> _What to produce_
A complete answer lists every line of the material where the string "down" occurs.

> _Exercise inputs_
#####
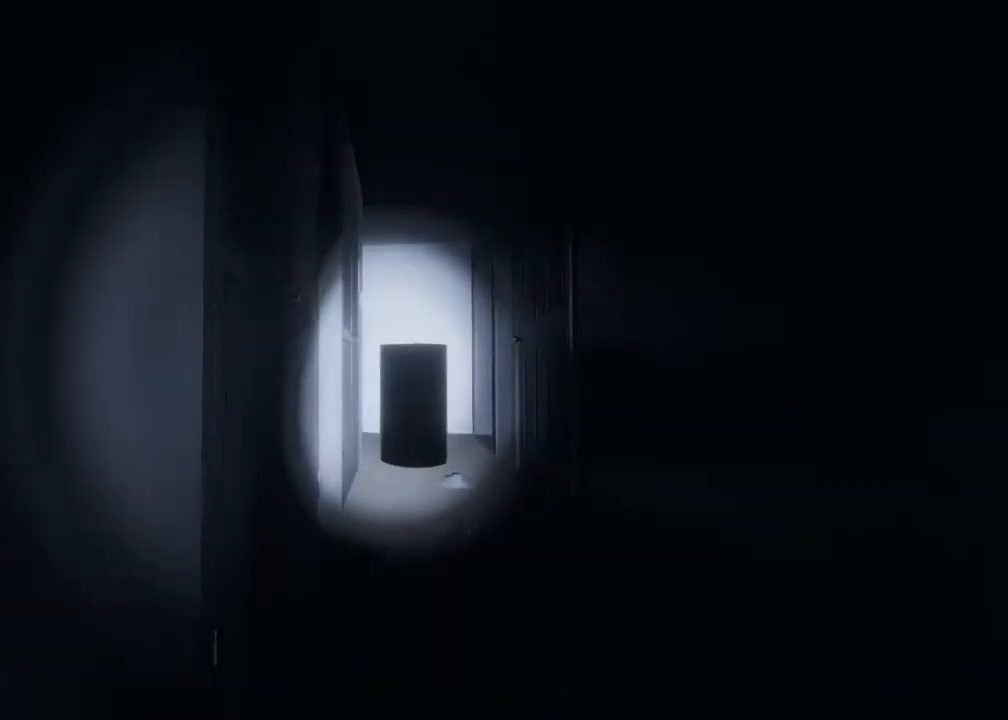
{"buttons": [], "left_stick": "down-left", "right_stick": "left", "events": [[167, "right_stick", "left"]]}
#####
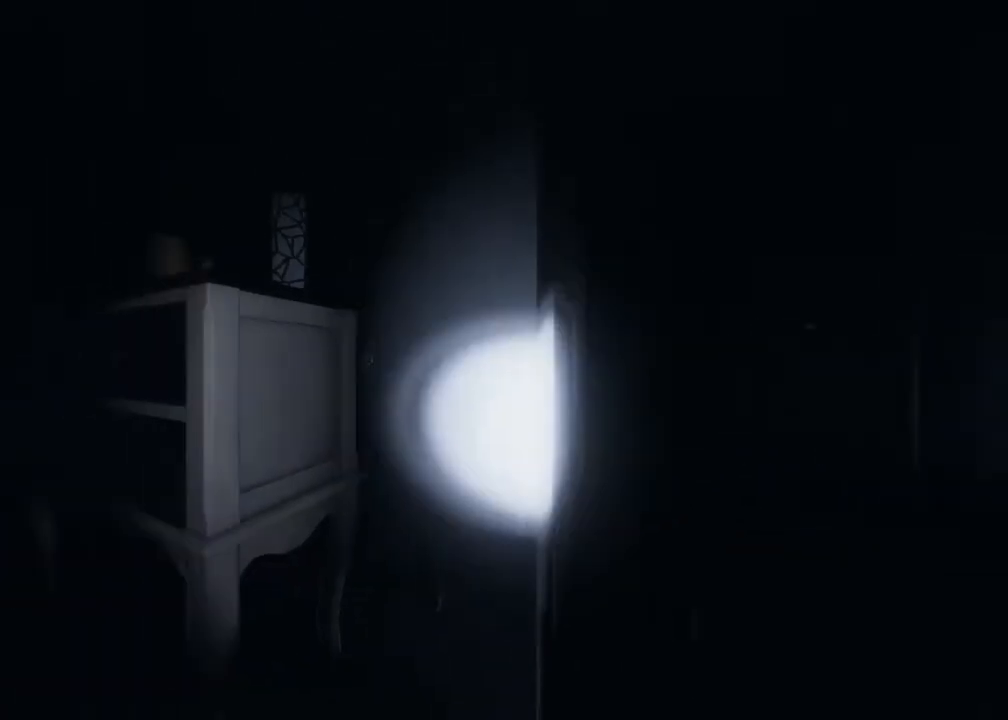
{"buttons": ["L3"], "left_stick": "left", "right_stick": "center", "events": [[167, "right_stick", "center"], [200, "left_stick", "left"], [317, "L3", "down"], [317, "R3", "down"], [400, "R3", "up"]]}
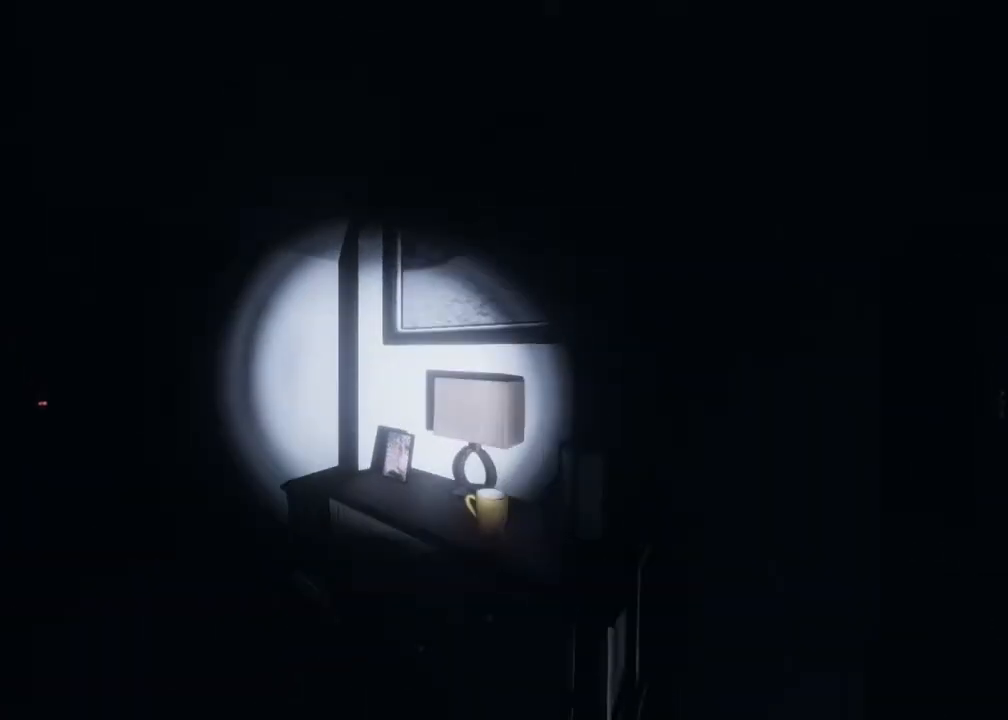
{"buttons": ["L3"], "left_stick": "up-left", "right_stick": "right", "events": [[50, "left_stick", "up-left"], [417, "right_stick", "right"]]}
#####
> _Solution to the exercise_
{"buttons": [], "left_stick": "down-left", "right_stick": "left", "events": [[167, "right_stick", "left"]]}
{"buttons": ["L3"], "left_stick": "left", "right_stick": "center", "events": [[167, "right_stick", "center"], [200, "left_stick", "left"], [317, "L3", "down"], [317, "R3", "down"], [400, "R3", "up"]]}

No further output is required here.